Tbis time needs to be focused on Michael so I have to keep moving my focus on him and his happiness! He deserves nothing but the best! He’s such an amazing young man who has been through so much pain and heartache at a young age and now he is leaving for college and majoring in nursing and we are so excited for his future!

So I have to find time to grieve and feel the huge loss and void in my life without Andrew, yet also feel the happiness, pride & excitement for Michael! I’m doing my best at trying to make that work! I love my three kids more than anything in the world! They are my pride and joy and my favorite  people on earth! I don’t know why Andrew was taken away at such a young age and it really is so heartbreaking & painful every second of the day but we have to fight through it and keep living the best we can! I just crave to see him and touch him! I close my eyes and try to feel him….try to hear his voice or his energy! Last night I was craving to feel his presence so bad I went and laid in his bed and wound up sleeping there for the night. I actually slept very well in his comfy bed! If only I could have been cuddling next to my budgy bear (Andrew’s nickname as a baby & sometimes more recent) . I just miss him so much and as time goes by I actually feel worse because I miss him even more!

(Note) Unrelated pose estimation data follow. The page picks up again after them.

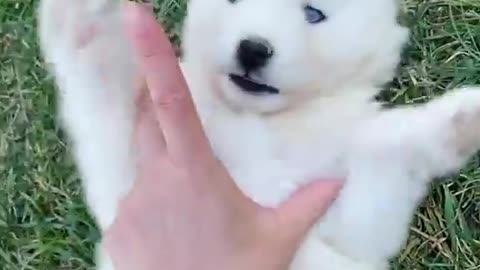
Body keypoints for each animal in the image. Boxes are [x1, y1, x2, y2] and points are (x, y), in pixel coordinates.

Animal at [38, 0, 480, 270]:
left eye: (314, 13)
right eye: (233, 0)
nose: (252, 48)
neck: (262, 123)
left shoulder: (349, 219)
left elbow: (384, 152)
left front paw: (462, 118)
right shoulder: (134, 159)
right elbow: (107, 79)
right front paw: (83, 15)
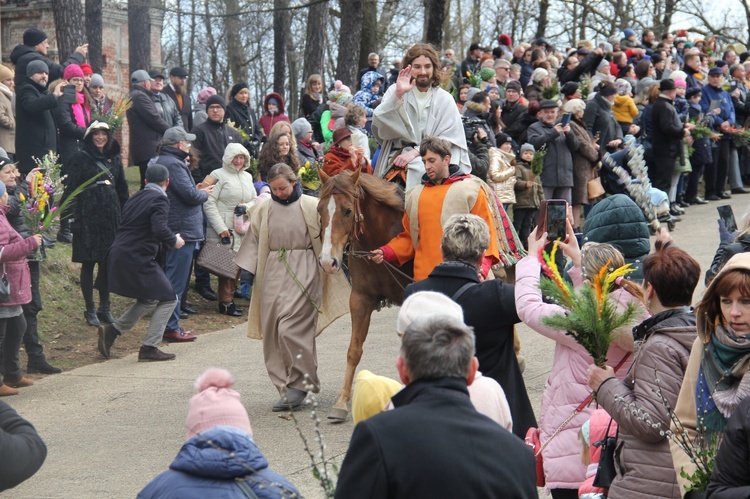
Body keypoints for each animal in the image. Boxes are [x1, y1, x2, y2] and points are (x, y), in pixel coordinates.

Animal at [316, 168, 414, 422]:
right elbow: (354, 350)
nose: (328, 261)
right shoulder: (360, 298)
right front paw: (341, 402)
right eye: (320, 210)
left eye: (348, 210)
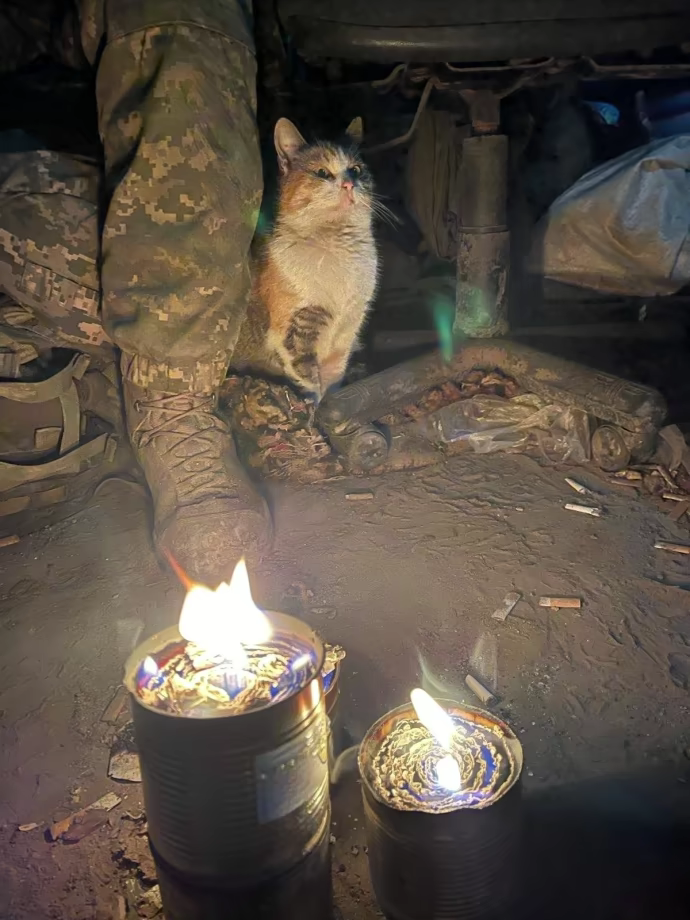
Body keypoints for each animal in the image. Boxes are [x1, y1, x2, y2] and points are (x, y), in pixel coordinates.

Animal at [232, 117, 379, 403]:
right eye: (322, 173)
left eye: (356, 169)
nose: (349, 185)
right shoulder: (296, 327)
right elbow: (308, 377)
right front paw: (313, 406)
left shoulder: (349, 327)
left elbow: (334, 375)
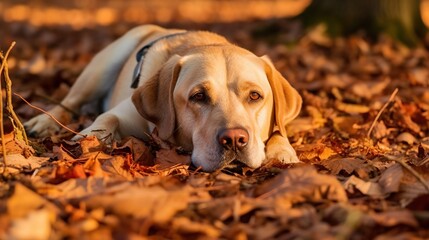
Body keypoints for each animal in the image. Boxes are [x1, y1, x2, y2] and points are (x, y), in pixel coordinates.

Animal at [25, 24, 302, 172]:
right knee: (68, 102)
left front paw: (282, 151)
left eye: (255, 96)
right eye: (198, 96)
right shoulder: (123, 112)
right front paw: (87, 139)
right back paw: (43, 122)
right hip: (103, 65)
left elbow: (280, 130)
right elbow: (105, 121)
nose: (234, 139)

I still have a lot to be grateful for….I am married to my best friend, I have two other wonderful children who both want to be nurses and take care of people for a living…and they will both be amazing caretakers! They are my world and we are lucky to have each other. We have two beautiful homes and adorable puppies who make us laugh! My mom would do anything she could to help us and does anything we ask of her. We have the best family & friends surrounding us and supporting us! None of this can bring Andrew back but it is a gift to be surrounded by kindness & compassion! It makes me want to continue to live and share the kindness & compassion back with the world!  We all have one life so let’s try and make the most out of it! Be kind! Be compassionate! Love one another! Have fun! Smile and laugh! It’s a gift to others but also such a gift to yourself!! kindness is contagious so let’s all pass it on! Let’s all be kind like Andrew! We don’t know what someone is dealing with in their lives but a simple smile can change fheir whole day!!